*** EXERCISE DATA Section Begins ***
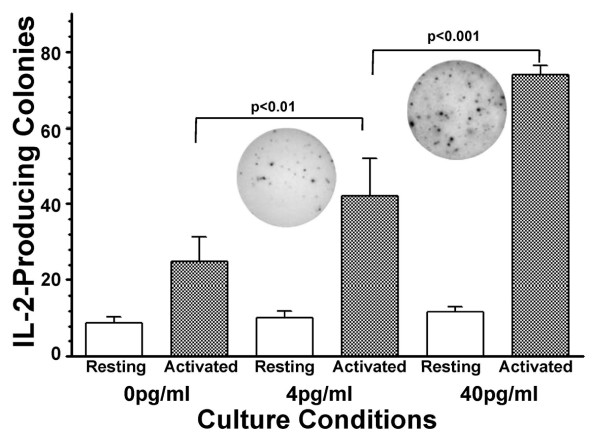
Interleukin-2 (IL-2) production following induction by PMA and ionomycin in physiologic estradiol concentrations. IL-2 production by Jurkat cells exposed to 4 pg/ml estradiol for 48 hours and activated with PMA and ionomycin for 24 hours compared to cells exposed to 40 pg/ml estradiol and activated. The number of IL-2 producing colonies was determined by ELISPOT assay and the values plotted are mean ± standard deviation. The inset images present representative assay plates for activated Jurkat cells in the presence of either 4.0 pg/ml E2 or 40.0 pg/ml E2.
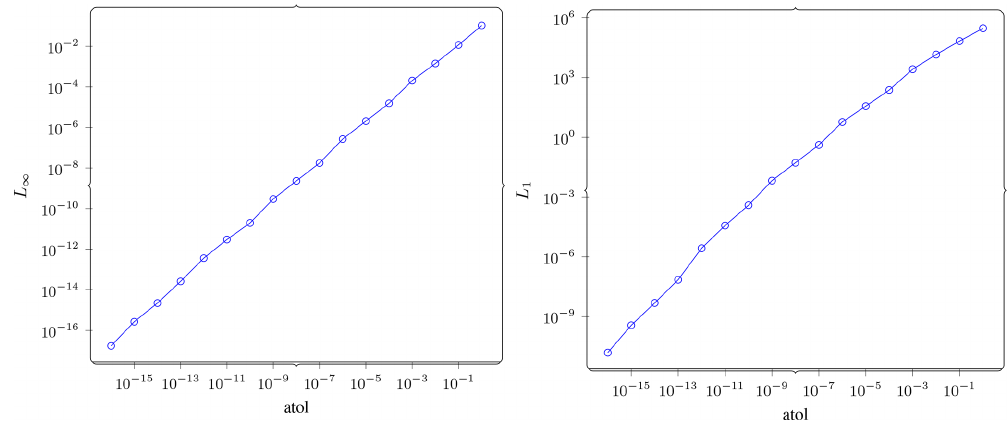
Figure A1. Direct compression. On the left, L ∞ norm of error vs. atol is shown. This plot verifies that ZFP respects the tolerance we set. On the right, L 1 norm of error vs. atol is shown. From the difference in magnitude between the L ∞ plot and this one, we can see how the error is spread across the domain.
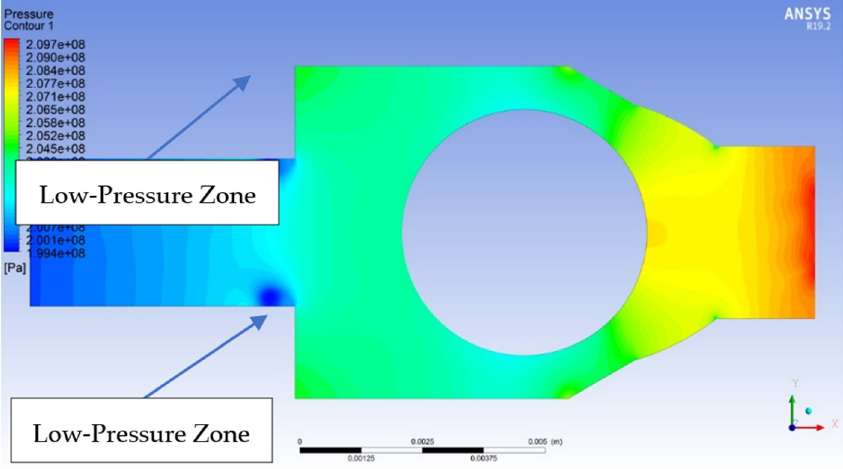
Figure 12. Pressure CFD: Spherical Seat Valve − x = 1.257 [mm], pdn = 2000 [bar] and pup = 2100 [bar].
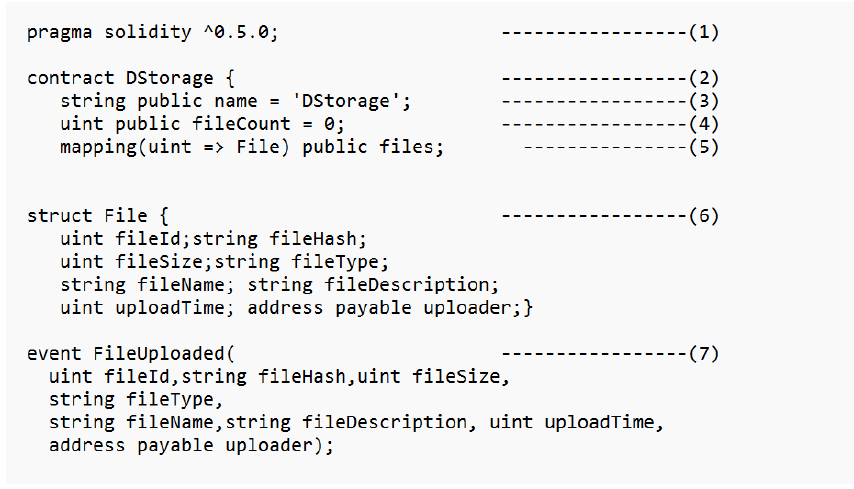
Figure 3. Solidity code for creation of a blockchain register and events to facilitate interoperability (1/2).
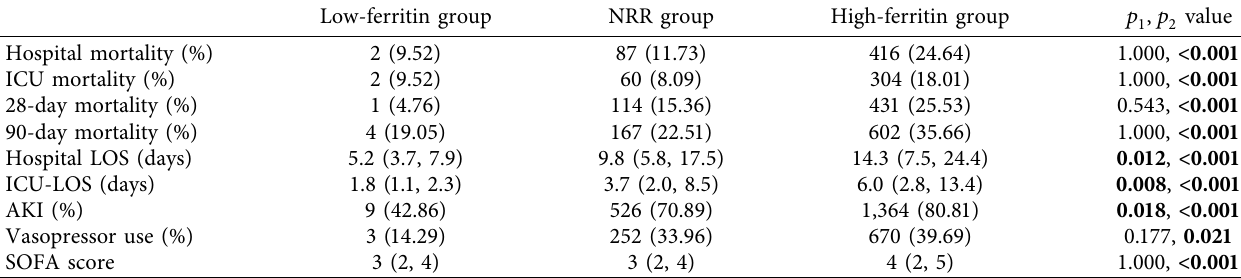
Table 2: Unadjusted relationships between serum ferritin groups and clinical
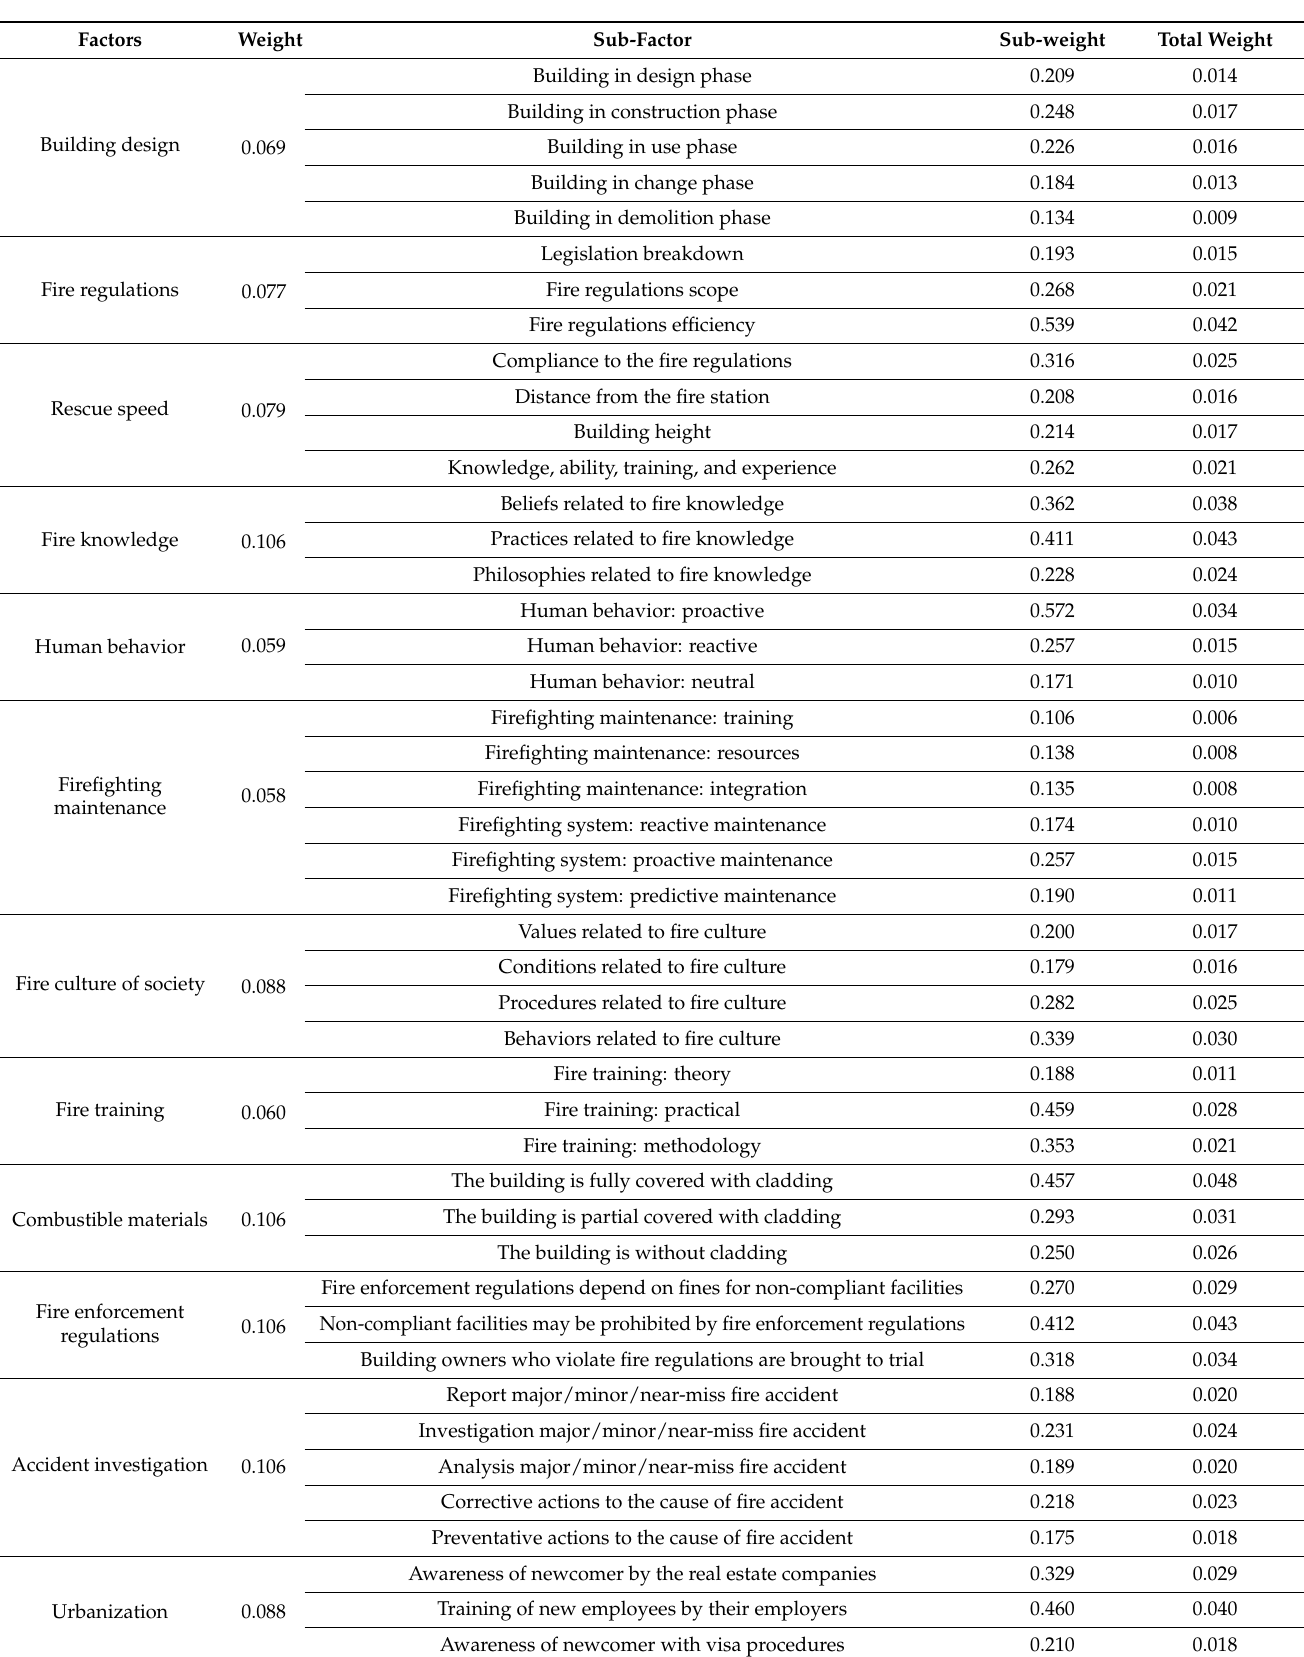
Table 8. Sub-factors affecting the fire management system in the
*** EXERCISE DATA Section Ends ***
Please print the data above in its entirety, exactly, but without any picture.

Interleukin-2 (IL-2) production following induction by PMA and ionomycin in physiologic estradiol concentrations. IL-2 production by Jurkat cells exposed to 4 pg/ml estradiol for 48 hours and activated with PMA and ionomycin for 24 hours compared to cells exposed to 40 pg/ml estradiol and activated. The number of IL-2 producing colonies was determined by ELISPOT assay and the values plotted are mean ± standard deviation. The inset images present representative assay plates for activated Jurkat cells in the presence of either 4.0 pg/ml E2 or 40.0 pg/ml E2.
Figure A1. Direct compression. On the left, L ∞ norm of error vs. atol is shown. This plot verifies that ZFP respects the tolerance we set. On the right, L 1 norm of error vs. atol is shown. From the difference in magnitude between the L ∞ plot and this one, we can see how the error is spread across the domain.
Figure 12. Pressure CFD: Spherical Seat Valve − x = 1.257 [mm], pdn = 2000 [bar] and pup = 2100 [bar].
Figure 3. Solidity code for creation of a blockchain register and events to facilitate interoperability (1/2).
Table 2: Unadjusted relationships between serum ferritin groups and clinical
Table 8. Sub-factors affecting the fire management system in the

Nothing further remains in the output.